Замыкает этот китобойный эпос картина с затертыми во льдах кораблях. Самая мрачная и самая солнечная, она объясняет, почему современники звали Тёрнера "белым художником" и жаловались, что слепнут от его полотен. Но именно этот беспощадный свет и придавал полотнам Тёрнера ту полуобморочную интенсивность, с которой – до явления Ван-Гога – и сравнить было нечего.

Чтобы ввести зрителя в мир китобоев, кураторы в том же зале выставили лампы для китового жира, ради которого, собственно, и совершались многолетние – до пяти лет! – опасные экспедиции. В 19-м веке считали, что даже электричество не может сравниться с тем ярким, но мягким светом, который давал горящий жир китов. Такое освещение было роскошью американских гостиных, им угощали гостей, как шампанским.

Интересно, что изюминка выставки носит чисто литературный характер.
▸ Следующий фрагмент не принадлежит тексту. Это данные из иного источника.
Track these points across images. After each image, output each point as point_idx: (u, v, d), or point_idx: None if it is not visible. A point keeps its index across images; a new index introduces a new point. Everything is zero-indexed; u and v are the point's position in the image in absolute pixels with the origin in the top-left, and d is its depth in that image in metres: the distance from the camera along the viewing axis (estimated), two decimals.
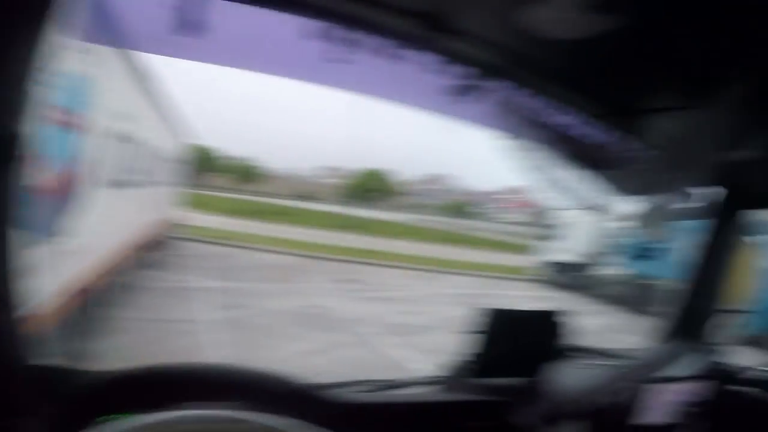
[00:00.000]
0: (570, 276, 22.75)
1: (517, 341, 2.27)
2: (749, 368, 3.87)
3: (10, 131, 1.19)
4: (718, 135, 1.80)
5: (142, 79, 9.39)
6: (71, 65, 5.43)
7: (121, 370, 1.55)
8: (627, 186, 1.95)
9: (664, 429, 2.61)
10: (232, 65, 1.69)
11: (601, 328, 13.88)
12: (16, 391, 1.36)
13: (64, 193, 6.00)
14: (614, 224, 24.06)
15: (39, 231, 5.15)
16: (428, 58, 1.73)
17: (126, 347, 7.54)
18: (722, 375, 3.45)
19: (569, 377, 2.56)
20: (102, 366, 1.62)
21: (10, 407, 1.34)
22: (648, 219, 3.58)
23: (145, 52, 3.16)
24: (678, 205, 2.48)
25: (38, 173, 5.07)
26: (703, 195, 3.67)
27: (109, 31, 5.90)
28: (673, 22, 1.56)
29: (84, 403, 1.43)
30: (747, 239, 4.24)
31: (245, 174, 32.01)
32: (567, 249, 23.08)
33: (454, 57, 1.76)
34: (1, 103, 1.18)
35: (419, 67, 1.73)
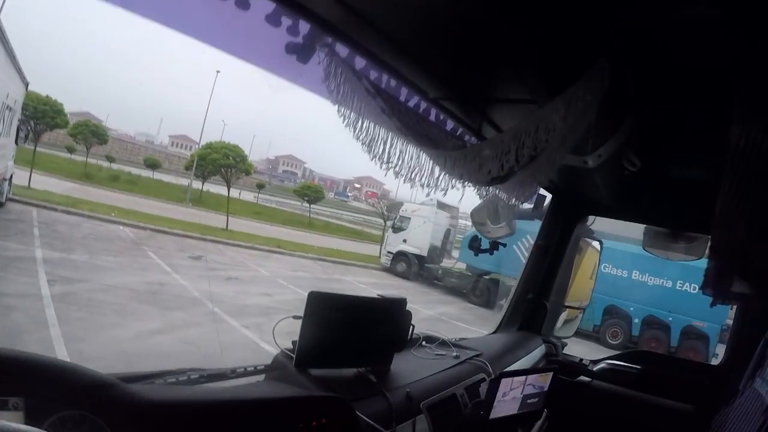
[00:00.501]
0: (413, 266, 23.82)
1: (357, 329, 2.12)
2: (586, 361, 4.19)
3: None
4: (562, 135, 1.80)
5: None
6: None
7: None
8: (464, 174, 1.84)
9: (509, 420, 2.66)
10: None
11: (442, 318, 14.53)
12: None
13: None
14: (455, 218, 25.72)
15: None
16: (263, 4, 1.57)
17: None
18: (562, 367, 3.68)
19: (411, 367, 2.51)
20: None
21: None
22: (486, 214, 3.72)
23: None
24: (517, 202, 2.49)
25: None
26: (541, 196, 3.88)
27: None
28: (530, 8, 1.53)
29: None
30: (587, 242, 4.57)
31: (92, 134, 29.50)
32: (412, 240, 24.05)
33: (291, 6, 1.60)
34: None
35: (255, 14, 1.56)
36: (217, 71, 37.18)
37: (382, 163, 1.80)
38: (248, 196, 39.21)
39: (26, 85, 15.46)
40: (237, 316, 10.55)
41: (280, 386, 1.91)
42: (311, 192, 33.53)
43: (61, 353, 6.87)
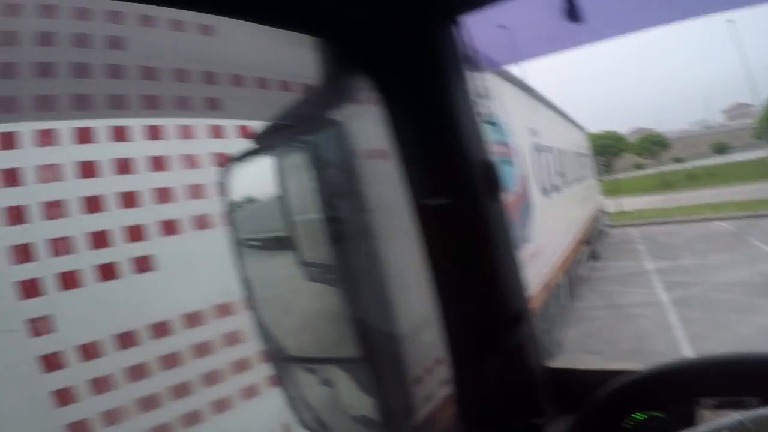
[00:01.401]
0: None
1: None
2: None
3: (487, 163, 1.31)
4: None
5: (531, 92, 10.03)
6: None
7: (644, 368, 1.36)
8: None
9: None
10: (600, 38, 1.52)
11: None
12: (538, 392, 1.43)
13: (519, 208, 7.23)
14: None
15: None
16: None
17: (589, 336, 8.38)
18: None
19: None
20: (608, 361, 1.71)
21: (534, 409, 1.40)
22: None
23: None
24: None
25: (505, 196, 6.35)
26: None
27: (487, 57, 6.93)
28: None
29: (611, 403, 1.35)
30: None
31: (653, 144, 30.89)
32: None
33: None
34: (474, 140, 1.30)
35: None
36: (729, 20, 31.82)
37: None
38: None
39: (585, 131, 18.15)
40: None
41: None
42: None
43: (687, 353, 7.31)
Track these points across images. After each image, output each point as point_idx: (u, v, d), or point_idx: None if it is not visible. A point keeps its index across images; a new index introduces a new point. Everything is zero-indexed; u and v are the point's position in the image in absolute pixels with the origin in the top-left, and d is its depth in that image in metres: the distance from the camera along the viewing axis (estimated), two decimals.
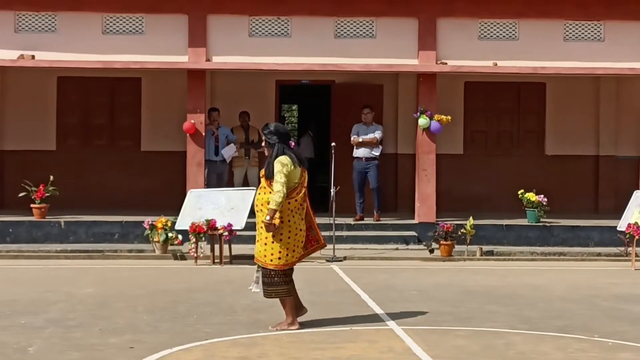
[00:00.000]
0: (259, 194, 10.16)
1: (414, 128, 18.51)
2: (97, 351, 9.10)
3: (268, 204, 9.94)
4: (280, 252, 10.13)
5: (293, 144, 10.37)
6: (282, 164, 9.95)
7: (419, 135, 18.24)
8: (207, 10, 17.80)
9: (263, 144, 10.33)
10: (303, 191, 10.18)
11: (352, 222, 18.07)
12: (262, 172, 10.21)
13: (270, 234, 10.02)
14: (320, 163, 21.50)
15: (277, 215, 9.93)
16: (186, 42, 17.78)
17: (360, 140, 18.27)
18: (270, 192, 9.97)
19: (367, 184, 18.45)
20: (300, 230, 10.21)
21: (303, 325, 10.44)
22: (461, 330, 10.28)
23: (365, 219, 18.29)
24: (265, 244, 10.12)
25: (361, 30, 18.03)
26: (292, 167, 10.02)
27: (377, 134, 18.37)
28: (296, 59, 17.86)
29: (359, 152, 18.44)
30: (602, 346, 9.55)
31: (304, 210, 10.23)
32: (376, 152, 18.41)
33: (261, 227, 10.07)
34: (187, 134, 17.87)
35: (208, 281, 13.87)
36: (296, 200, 10.10)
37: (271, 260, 10.16)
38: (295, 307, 10.37)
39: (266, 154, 10.25)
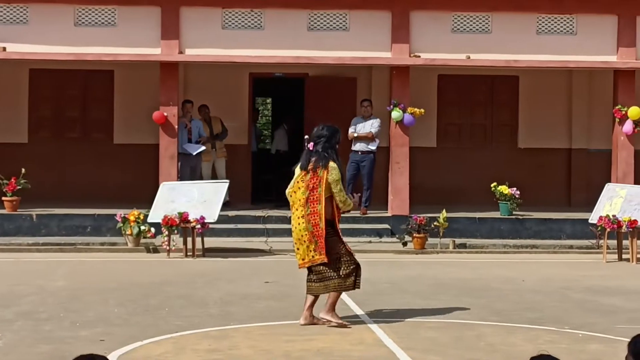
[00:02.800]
0: (298, 188, 10.15)
1: (387, 121, 18.52)
2: (67, 344, 9.07)
3: (307, 201, 10.01)
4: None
5: (312, 145, 10.37)
6: (335, 170, 10.10)
7: (392, 128, 18.26)
8: (180, 2, 17.73)
9: (310, 145, 10.35)
10: (302, 191, 10.08)
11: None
12: (307, 166, 10.20)
13: (304, 236, 10.06)
14: (295, 156, 21.45)
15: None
16: (159, 35, 17.71)
17: (356, 135, 18.26)
18: (303, 186, 10.07)
19: (359, 178, 18.38)
20: (296, 227, 10.13)
21: (276, 317, 10.44)
22: (432, 322, 10.31)
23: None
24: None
25: (334, 23, 18.01)
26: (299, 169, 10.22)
27: (373, 129, 18.35)
28: (269, 52, 17.83)
29: (356, 146, 18.39)
30: (572, 338, 9.60)
31: (307, 210, 10.05)
32: (372, 147, 18.36)
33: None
34: (160, 127, 17.81)
35: (180, 274, 13.84)
36: (294, 193, 10.16)
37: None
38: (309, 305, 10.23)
39: (311, 148, 10.26)
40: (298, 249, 10.18)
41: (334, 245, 10.10)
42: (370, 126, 18.32)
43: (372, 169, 18.36)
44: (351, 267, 10.15)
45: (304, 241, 10.08)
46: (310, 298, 10.23)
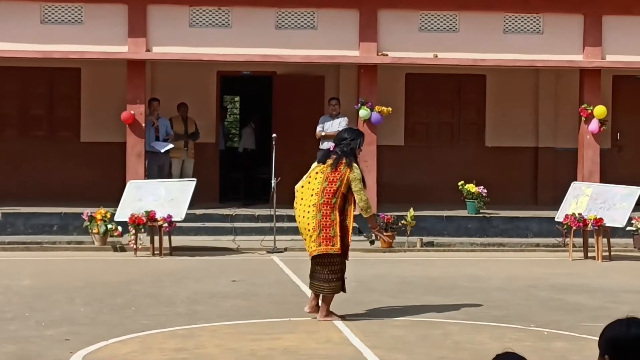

В третьей главе “Моби Дика” герой, которого автор предлагает называть Измаилом, описывает гостиницу “Китовый фонтан”. На стене он увидел очень большое полотно, на котором с трудом разглядел “нечто вытянутое, гибкое и чудовищное, черной массой повисшее в центре картины над тремя туманными голубыми вертикальными линиями, плывущими в невообразимой пенной пучине”. Картина, продолжает он, вся какая-то текучая, водянистая, расплывающаяся, что нервного человека такая и с ума свести может”.

Хотя Герман Мелвилл бывал в Лондоне, любил живопись и мог посмотреть картины Тёрнера, нет прямых доказательств, что он видел его китобойную серию. Впрочем, они и не нужны, потому что у посетителей в зале Метрополитен возникает то же ощущение, что и у писателя: “Тут есть нечто возвышенное, хотя и смутное, еле уловимое, загадочное, и оно тянет вас к полотну снова и снова, пока вы наконец не даете себе невольной клятвы выяснить любой ценой, что означает эта диковинная картина”.